→ Extract provided
+ + + + +
# I'm Giving Up With Trying to Keep Shrimp



## Superman (7 Sep 2009)

Ever since I've tried to keep shrimp in all different forms (Cherry, Amano, CRS) they've all died.

Many have died for no obvious reasons with fish being happy and algae there to be eaten.

Recently, a large amount died during over dosing TPN+ to cope with the few days off in between due to holidays and I've just increased dosing TPN+ to 2ml per day and the remaining two Cherry shrimp have died, one each evening.

There's been loads of things I've done, the main one stopping doing EasyCarbo as shrimp are sensitive to that.

Everything I try and do to keep shrimp fails, good tank routine with water changes and feeding now and again due to them having algae to feed on.

I'm completely stumped, I know that other users cannot keep shrimp for various reasons, but I'm worried now that I don't have shrimp in there, that I don't have a clean up crew. In addition, when I tried to keep snails in my large tank, they died too (assains and nerites) apart from the pest snails.

Any advice would be greatly appreciated as I don't want to keep killing things.


----------



## Jase (8 Sep 2009)

Off the top of my head, late at night, with no science behind it, have you tried RO water?


----------



## viktorlantos (8 Sep 2009)

I have Amano Shrimp in my large tank. Around 12 of them a year ago. They are doing well. They did not escaped thanks to the tons of plants to hide in. When i tried to add one of those shrimp to my nano tank he escaped immediatelly.

large tank: http://www.flickr.com/photos/viktorlant ... 084697919/

Earlier i had 20 Red cherry in a 20 liter low light nano tank before. just in a few months they doubled tripled the community size. they done really well there. with low light, no co2, Tropica TPN+ fert daily with 1ml Easy Carbo. Did water changes there 50% weekly.

http://www.flickr.com/photos/viktorlant ... 209470556/

Later on i added in a goup of CRS but they are all died. could be for 2 reasons. the red cherry population just overgrown then the CRS group did not had their own place to settle, but the other reason is they come from a breeder who used soft water with RO. Cherrys were all fine and since i sold the tank they still growing there.

In my current tank i decided to pick another shrimp the cardinal ones. this shrimp loves the harder water (not like CRS) and they were fine in my high tech tank with high light and co2 with daily 1ml of Carbo and ADA fertilizers. I had 3-4 shimp died from one day to another. but that is happened because of the warm weather and the less oxygen i had in the tank. so i moved up a bit the jet inlet and used air conditioners to keep the 28celsius even in the hotest summer day.

http://www.flickr.com/photos/viktorlant ... 209187244/

http://www.flickr.com/photos/viktorlant ... 209187244/

these are sensitive species. many of them loves to be alone. be in a soft water. shrimps loves extra airing, with that they are doing well with co2 and carbo too. no overfeeding! use special foods to feed them. this year i feed them with the Shirakura shrimp food. This is 100 times better then other general products. Shirakura, Mosura, Ebi Ten are the breeders choice. Use spinach if you want to mix it a little. feed them every other day. Weekly water changes is a must to do. If they have a place to hide, they will breed.
+ + + + +
→ Items
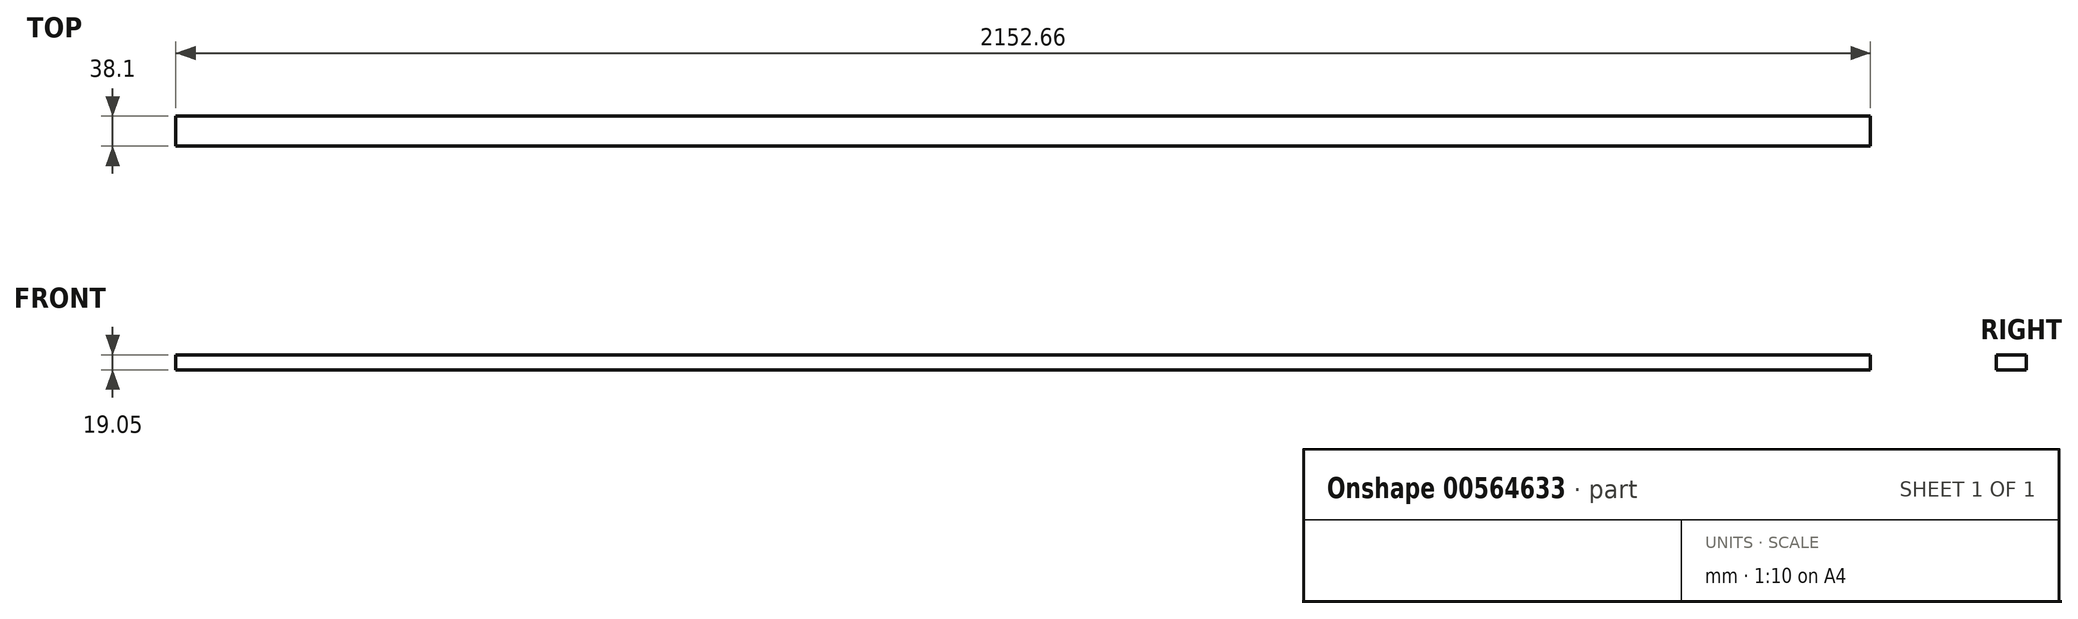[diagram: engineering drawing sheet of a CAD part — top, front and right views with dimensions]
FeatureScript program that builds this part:
annotation { "Feature Type Name" : "Feature", "Feature Type Description" : "" }
export const myFeature = defineFeature(function(context is Context, id is Id, definition is map)
    precondition{}
    {
        {
            var Q0;
            Q0=qCreatedBy(makeId("Top.planeOp"),FACE);
            var sketch = newSketch(context, id + "F0", { "sketchPlane" : qUnion([Q0])});
            skLineSegment(sketch, "E0.bottom", {"start": v(-1076.33, 19.05) * mm, "end": v(1076.33, 19.05) * mm});
            skLineSegment(sketch, "E0.top", {"start": v(-1076.33, -19.05) * mm, "end": v(1076.33, -19.05) * mm});
            skLineSegment(sketch, "E0.left", {"start": v(-1076.33, 19.05) * mm, "end": v(-1076.33, -19.05) * mm});
            skLineSegment(sketch, "E0.right", {"start": v(1076.33, 19.05) * mm, "end": v(1076.33, -19.05) * mm});
            skPoint(sketch, "E0.middle", {"position": v(0, 0) * mm});
            skSolve(sketch);
        }
        {
            var Q0;
            Q0=makeQuery(id+"F0.imprint","IMPRINT",FACE,{"disambiguationData":[TD([[makeQuery(id+"F0.imprint","IMPRINT",EDGE,{"derivedFrom":sQuery(id+"F0.wireOp",EDGE,"E0.bottom")}),-1.0]])]});
            extrude(context, id + "F1", {"entities" : qUnion([Q0]), "depth" : 19.05 * mm, "offsetDistance" : 25.4 * mm});
        }
    });
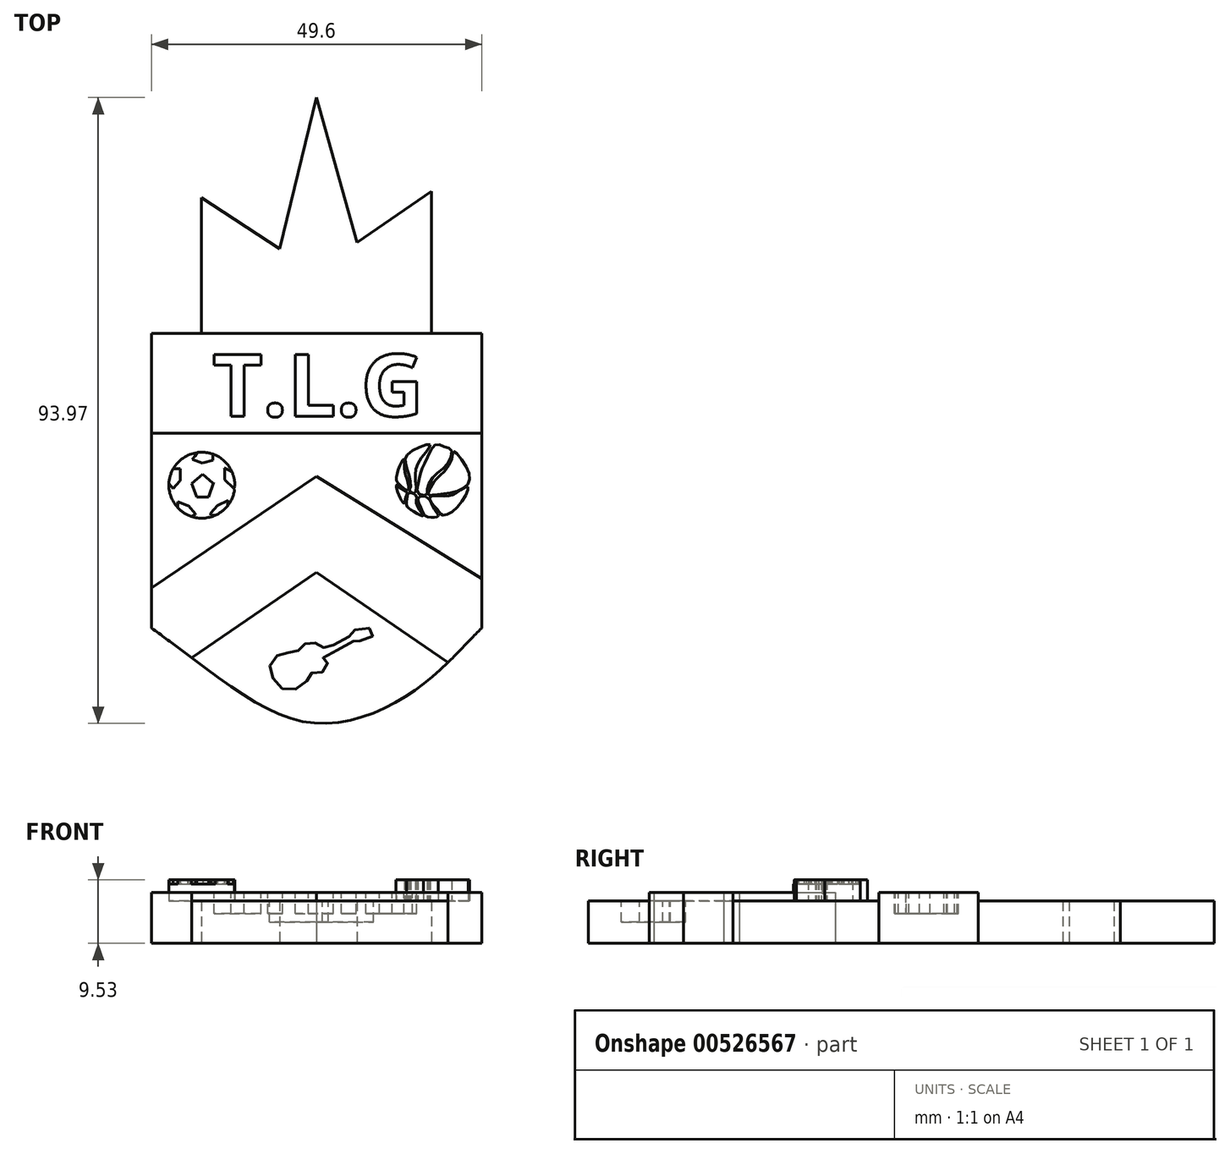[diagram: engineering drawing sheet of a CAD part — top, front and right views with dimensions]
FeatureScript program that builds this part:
+ + + + +
→ Task instructions
**A.** In the shrimp-keeping forum thread, condense the paragraph beginning "Earlier i had 20 Red cherry" into a short bulleted list that keeps its main facts.
**B.** Duplicate the records of CAD parts, including the FeatureScript program, line for line without any changes, and leave the pictures out.
The records have no connection to the shrimp-keeping forum thread.

→ Task-by-task outputs
**A.**
- 20 Red cherry shrimp were kept in a 20-liter, low-light nano tank.
- Within a few months the population doubled or tripled, and they did really well.
- The tank ran with low light and no CO2.
- It was dosed daily with Tropica TPN+ fertilizer and 1 ml of Easy Carbo.
- Water changes of 50% were done weekly.

**B.**
[diagram: engineering drawing sheet of a CAD part — top, front and right views with dimensions]
FeatureScript program that builds this part:
annotation { "Feature Type Name" : "Feature", "Feature Type Description" : "" }
export const myFeature = defineFeature(function(context is Context, id is Id, definition is map)
    precondition{}
    {
        {
            var Q0;
            Q0=qCreatedBy(makeId("Top.planeOp"),FACE);
            var sketch = newSketch(context, id + "F0", { "sketchPlane" : qUnion([Q0])});
            skLineSegment(sketch, "E0.bottom", {"start": v(-1076.33, 19.05) * mm, "end": v(1076.33, 19.05) * mm});
            skLineSegment(sketch, "E0.top", {"start": v(-1076.33, -19.05) * mm, "end": v(1076.33, -19.05) * mm});
            skLineSegment(sketch, "E0.left", {"start": v(-1076.33, 19.05) * mm, "end": v(-1076.33, -19.05) * mm});
            skLineSegment(sketch, "E0.right", {"start": v(1076.33, 19.05) * mm, "end": v(1076.33, -19.05) * mm});
            skPoint(sketch, "E0.middle", {"position": v(0, 0) * mm});
            skSolve(sketch);
        }
        {
            var Q0;
            Q0=makeQuery(id+"F0.imprint","IMPRINT",FACE,{"disambiguationData":[TD([[makeQuery(id+"F0.imprint","IMPRINT",EDGE,{"derivedFrom":sQuery(id+"F0.wireOp",EDGE,"E0.bottom")}),-1.0]])]});
            extrude(context, id + "F1", {"entities" : qUnion([Q0]), "depth" : 19.05 * mm, "offsetDistance" : 25.4 * mm});
        }
    });
[diagram: engineering drawing sheet of a CAD part — top, front and right views with dimensions]
FeatureScript program that builds this part:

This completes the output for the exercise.